● Aufgabe
Ermitteln Sie, in wie vielen Zeilen der folgenden Einträge die Zeichenfolge „rLong“ vorkommt, wobei Groß- und Kleinschreibung zu beachten ist. Geben Sie ausschließlich die Anzahl an.
____ Eingabedaten
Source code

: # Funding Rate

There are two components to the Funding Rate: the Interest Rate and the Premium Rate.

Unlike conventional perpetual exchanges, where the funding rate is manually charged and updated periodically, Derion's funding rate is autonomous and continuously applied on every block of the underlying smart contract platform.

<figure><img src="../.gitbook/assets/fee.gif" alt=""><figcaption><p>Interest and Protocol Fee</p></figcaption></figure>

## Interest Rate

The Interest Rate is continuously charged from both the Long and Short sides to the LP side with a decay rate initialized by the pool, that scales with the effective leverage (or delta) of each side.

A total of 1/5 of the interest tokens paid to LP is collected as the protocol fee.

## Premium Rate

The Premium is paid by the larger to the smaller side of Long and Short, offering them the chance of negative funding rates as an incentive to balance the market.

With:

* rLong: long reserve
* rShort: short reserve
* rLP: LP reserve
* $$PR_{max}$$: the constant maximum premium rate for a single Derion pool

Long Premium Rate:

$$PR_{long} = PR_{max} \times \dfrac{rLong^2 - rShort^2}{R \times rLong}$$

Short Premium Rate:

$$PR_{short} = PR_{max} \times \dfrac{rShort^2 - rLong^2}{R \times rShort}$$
________
● Antwortfeld
3